The temperature control means may control the temperature surrounding the drum and the sample from xe2x88x92100 C.xc2x0 to 200 C.xc2x0.
Also, the atmosphere control means may provide an atmosphere surrounding the drum and sample comprising substantial amounts of a gas selected from the group comprising ozone, air, and water vapor.
The variable speed motor drives the rotation of the drum at from 2 to 100 revolutions per minute (rpm).
The force transducer is a multiaxial force transducer capable of measuring energy expended between the drum and the sample in multiple directions. In the illustrated embodiment, the multiaxial force transducer is capable of measuring energy expended in the direction of rotation of the drum and in a direction perpendicular to the rotation of the drum.
In the illustrated embodiment, the sample rotating means is a cable wrapped around a spindle carrying the sample, and the rotating means has associated therewith a variable speed control for varying the speed of rotation of the sample.
Also provided is a method for measuring the abrasive properties of a material comprising the steps of (a) providing an apparatus having a rotatable drum having abrasive means on its surface, a variable speed motor associated with the drum for varying the speed of the drum, a sample holder in close proximity to the drum for contacting a sample with the drum, and a force transducer associated with the sample holder for measuring the energy expended when a sample is in contact with the drum, (b) weighing a sample to determine its initial weight, (c) bringing a sample into contact with the drum at a specified load and a specified speed, (d) measuring the energy expended between the sample and the drum, (e) removing the sample from the test apparatus after a specified period of time and weighing the sample, and (e comparing the weight of the sample after testing with the initial weight of the sample.
In the method the sample may be rotated while the sample is in contact with a rotating drum.

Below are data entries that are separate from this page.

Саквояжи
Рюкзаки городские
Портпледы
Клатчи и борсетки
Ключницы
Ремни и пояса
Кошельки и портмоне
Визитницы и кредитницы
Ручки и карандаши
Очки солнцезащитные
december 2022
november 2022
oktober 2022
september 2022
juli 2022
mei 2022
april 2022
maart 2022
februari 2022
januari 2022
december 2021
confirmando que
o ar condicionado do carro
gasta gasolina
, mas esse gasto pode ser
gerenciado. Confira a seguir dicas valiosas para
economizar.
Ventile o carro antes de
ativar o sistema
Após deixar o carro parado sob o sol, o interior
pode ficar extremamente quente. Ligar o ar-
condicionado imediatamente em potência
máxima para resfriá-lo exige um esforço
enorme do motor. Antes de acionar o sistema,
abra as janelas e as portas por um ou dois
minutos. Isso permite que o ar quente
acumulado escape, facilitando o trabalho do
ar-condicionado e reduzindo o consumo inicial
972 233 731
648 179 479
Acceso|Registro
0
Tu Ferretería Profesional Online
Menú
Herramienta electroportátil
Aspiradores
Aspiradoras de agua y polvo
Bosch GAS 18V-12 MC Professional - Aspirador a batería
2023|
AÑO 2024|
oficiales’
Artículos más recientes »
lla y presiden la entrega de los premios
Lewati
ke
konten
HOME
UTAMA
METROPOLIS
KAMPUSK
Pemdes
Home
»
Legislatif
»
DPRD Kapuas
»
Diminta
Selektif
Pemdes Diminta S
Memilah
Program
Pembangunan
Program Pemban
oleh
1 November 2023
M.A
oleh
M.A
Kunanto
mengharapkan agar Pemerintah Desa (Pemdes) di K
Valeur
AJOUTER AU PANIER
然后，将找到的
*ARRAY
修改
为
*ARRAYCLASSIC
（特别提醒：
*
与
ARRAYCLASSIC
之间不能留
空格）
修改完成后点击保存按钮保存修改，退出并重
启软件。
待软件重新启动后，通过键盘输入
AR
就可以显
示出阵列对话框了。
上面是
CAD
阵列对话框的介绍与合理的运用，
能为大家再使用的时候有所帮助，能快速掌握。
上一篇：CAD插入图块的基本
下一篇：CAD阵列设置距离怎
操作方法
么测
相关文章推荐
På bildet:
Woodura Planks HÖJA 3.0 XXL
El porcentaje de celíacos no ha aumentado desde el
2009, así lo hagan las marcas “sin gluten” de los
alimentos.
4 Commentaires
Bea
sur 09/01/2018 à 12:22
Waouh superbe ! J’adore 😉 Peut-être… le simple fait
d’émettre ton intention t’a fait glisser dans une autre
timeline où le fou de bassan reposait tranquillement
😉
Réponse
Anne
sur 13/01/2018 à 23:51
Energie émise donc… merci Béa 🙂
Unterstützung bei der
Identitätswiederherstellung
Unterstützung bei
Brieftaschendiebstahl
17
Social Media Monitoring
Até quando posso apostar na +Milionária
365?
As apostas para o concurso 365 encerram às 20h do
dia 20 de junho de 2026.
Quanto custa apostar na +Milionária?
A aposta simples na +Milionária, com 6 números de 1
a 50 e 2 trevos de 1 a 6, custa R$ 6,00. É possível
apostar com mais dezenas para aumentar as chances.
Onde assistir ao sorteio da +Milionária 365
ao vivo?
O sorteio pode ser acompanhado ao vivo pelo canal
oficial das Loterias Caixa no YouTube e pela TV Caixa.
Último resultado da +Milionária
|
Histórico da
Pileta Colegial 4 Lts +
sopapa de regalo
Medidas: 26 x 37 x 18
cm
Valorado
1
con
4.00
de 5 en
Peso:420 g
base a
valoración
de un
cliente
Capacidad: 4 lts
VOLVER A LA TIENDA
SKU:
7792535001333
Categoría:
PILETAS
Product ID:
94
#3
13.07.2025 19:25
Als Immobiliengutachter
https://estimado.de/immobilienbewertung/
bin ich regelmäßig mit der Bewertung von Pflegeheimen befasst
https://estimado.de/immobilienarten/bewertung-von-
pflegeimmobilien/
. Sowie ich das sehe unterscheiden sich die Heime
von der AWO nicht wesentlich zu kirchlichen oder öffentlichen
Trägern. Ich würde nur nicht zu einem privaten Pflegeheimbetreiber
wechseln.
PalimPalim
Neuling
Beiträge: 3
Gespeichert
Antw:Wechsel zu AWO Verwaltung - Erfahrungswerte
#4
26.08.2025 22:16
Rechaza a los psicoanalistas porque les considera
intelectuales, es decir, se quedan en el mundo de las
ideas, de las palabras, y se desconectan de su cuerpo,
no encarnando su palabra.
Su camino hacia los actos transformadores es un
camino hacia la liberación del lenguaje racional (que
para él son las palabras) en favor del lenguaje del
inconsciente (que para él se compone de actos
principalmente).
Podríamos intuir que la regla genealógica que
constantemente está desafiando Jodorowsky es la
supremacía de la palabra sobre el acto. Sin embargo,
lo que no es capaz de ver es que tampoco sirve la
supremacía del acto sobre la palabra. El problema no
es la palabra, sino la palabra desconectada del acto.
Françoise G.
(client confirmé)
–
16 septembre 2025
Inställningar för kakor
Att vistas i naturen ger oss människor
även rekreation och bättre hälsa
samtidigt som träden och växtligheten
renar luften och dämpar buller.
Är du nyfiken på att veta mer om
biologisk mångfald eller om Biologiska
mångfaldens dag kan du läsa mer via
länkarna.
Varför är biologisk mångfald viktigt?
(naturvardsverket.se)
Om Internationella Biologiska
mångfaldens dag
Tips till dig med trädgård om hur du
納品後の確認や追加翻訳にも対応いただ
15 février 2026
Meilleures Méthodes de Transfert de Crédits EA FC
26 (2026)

The method may further comprise the steps of (a) providing the apparatus with an environmental chamber capable of controlling temperature and or atmosphere encompassing the drum and the sample, (b) repeating steps a-f above under different environmental conditions, and (c) comparing results achieved under different conditions for the same sample and for comparison samples.
The method further comprises the steps of comparing data with respect to weight loss and energy expended to estimate wear and traction properties of a sample.